Brazil is known as being one of the world’s biggest agricultural powerhouses. 
But the nation is struggling to find wheat supplies and is facing the prospect of more expensive bread, pasta and cookies.
While Brazil is a major producer of everything from corn to beef to sugar, wheat is one of the rare crops where the nation is a net-buyer, relying on shipments for about half of domestic consumption. 
This year, the country is even more dependent on imports amid low inventories and after a poor crop in 2017. Tighter supplies mean wholesale prices have surged more than 50% this year in some regions.
The problem is that wheat availability has grown scarce in Argentina, which supplies Brazil with about 80% of its imports. 
While Argentine farmers had a good crop, they locked in sales early. From the roughly 18mn metric tonnes harvested in the past season, producers have already sold 13.5mn tonnes. 
That leaves about 4.5mn tonnes still available, trailing the 6mn tonnes that Brazilian millers group Sindustrigo estimates the country will need through the rest of the year.
As Brazilian buyers compete for supplies, they’re driving up import costs.
Argentine exporters are now fetching about $263.75 per tonne for wheat shipments, a 52% surge from a year earlier, according to data from Commodity3. 
The situation becomes more dramatic when taking into account that the Brazilian real is slumping, which makes the dollar-denominated imports even more expensive.
“We have no choice but to pass on the cost increase to Brazilian consumers,” said Christian Saigh, the head of Sindustrigo.
M Dias Branco, a leading Brazilian pasta and cookie maker, may lift prices again this quarter after increasing them 4% in the first quarter, according to Fabio Cefaly, the company’s director of investor relations.
Food producers “have been passing on cost increases in the past two or three months, but more adjustments will be needed,” said Claudio Zanao, president at Abimapi, an industry group representing Brazilian cookie, pasta, bread and cake makers.

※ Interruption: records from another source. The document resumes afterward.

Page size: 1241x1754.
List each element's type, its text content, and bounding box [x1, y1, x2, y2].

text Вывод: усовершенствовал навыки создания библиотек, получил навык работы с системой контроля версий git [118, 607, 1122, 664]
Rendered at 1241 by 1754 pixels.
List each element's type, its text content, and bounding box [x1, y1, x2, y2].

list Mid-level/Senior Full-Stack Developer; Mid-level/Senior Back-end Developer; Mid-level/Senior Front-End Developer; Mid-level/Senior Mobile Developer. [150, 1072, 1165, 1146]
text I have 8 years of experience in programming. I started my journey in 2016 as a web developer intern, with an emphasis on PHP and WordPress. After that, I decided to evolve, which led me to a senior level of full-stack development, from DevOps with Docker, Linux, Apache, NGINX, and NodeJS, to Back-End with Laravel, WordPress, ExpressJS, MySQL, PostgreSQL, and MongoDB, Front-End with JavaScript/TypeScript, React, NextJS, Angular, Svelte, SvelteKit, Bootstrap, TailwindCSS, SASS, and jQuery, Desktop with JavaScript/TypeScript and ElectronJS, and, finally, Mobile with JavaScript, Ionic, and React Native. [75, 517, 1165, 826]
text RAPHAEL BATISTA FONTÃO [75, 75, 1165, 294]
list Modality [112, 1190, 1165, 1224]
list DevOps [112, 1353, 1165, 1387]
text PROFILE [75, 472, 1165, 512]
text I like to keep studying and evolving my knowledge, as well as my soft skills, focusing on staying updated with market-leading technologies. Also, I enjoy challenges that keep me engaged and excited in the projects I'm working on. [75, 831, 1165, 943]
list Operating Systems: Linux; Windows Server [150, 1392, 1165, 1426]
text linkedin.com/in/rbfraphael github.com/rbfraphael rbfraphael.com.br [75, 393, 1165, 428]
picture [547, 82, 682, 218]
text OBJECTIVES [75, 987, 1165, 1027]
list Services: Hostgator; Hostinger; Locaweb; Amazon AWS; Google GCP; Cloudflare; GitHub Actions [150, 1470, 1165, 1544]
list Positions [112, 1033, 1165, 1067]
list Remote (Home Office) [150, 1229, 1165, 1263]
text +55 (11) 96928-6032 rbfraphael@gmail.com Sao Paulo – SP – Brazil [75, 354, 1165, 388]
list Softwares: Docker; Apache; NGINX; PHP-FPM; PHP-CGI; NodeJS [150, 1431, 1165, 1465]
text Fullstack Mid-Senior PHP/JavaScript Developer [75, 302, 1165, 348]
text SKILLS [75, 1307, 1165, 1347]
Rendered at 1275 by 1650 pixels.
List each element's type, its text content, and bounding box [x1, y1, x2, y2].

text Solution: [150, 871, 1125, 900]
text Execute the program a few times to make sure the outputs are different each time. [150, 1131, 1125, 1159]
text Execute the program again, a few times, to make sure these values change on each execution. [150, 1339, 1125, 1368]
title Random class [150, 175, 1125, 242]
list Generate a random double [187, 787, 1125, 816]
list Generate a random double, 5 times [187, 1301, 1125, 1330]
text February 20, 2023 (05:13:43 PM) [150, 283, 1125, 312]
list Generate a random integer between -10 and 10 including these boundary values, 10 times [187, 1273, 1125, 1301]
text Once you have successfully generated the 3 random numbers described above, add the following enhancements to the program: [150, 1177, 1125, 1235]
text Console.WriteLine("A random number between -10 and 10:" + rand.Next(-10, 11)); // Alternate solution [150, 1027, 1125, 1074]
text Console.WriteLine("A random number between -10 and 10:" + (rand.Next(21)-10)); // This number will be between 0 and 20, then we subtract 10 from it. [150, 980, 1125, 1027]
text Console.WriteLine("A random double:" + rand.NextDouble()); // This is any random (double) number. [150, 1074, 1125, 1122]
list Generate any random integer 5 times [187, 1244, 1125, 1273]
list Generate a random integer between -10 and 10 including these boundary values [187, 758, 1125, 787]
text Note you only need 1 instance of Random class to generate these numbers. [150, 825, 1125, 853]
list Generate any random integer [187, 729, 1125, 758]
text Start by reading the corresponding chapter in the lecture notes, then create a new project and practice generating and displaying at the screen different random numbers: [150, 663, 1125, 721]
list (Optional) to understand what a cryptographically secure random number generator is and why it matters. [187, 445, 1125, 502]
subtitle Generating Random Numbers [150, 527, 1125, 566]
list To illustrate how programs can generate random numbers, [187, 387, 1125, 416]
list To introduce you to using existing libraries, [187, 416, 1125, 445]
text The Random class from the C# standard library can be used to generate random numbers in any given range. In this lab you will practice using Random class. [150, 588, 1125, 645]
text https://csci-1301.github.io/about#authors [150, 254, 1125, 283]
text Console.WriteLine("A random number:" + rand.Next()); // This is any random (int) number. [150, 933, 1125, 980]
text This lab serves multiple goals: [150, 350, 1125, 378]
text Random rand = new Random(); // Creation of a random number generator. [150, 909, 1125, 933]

Still, given the country’s weakening economic recovery, it may be hard to pass on all the cost gains, Saigh of Sindustrigo said. 
Increases to consumer prices for pasta, cookies and bread have trailed overall inflation this year, according to Andre Braz, an economist at Getulio Vargas Foundation, which calculates inflation measures.
One solution for millers could be to turn to the US for more imports. While shipments from Argentina have the benefit of tariff exemptions and lower transportation costs, since prices have jumped so much, American supplies may now be seen as competitive.
“There’s a great chance for Brazil to import good amounts of US wheat in the coming months,” said Luiz Carlos Pacheco, a senior analyst at Trigo & Farinhas, a Curitiba-based consultancy that specialises in the wheat market.
Some millers and wheat buyers are also lobbying for relief from tariffs that could make it cheaper to import from suppliers beyond Argentina, such as the US, Canada and Russia.
“We’ve been talking to the Agriculture Ministry about a tax exemption possibility as mills are very concerned about the wheat shortage,” said Rubens Barbosa, the president of industry group Abitrigo.
There’s likely to be some relief from the high prices before the end of 2018, since farmers will start gathering this year’s crop in September. 
The crop is expected to rise 14% as higher prices have encouraged producers to increase the planted area, Brazil’s national supply company said on Tuesday. Argentina’s next harvest will also be around the same time, and some analysts are expecting production there to reach a record.